WORK INSTRUCTION: State how many lines in the rows below contain the string "Acidente", giving only the number.
══════════
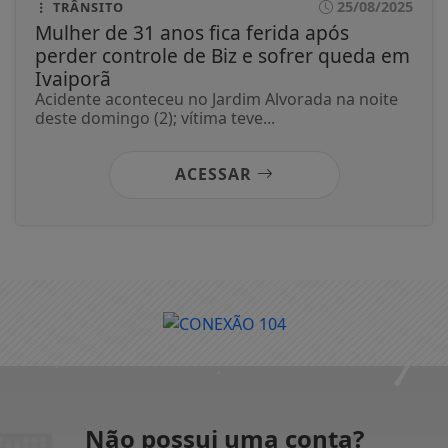
25/08/2025
TRÂNSITO
Mulher de 31 anos fica ferida após
perder controle de Biz e sofrer queda em
Ivaiporã
Acidente aconteceu no Jardim Alvorada na noite
deste domingo (2); vítima teve...
ACESSAR
Não possui uma conta?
══════════
ANSWER AREA: 1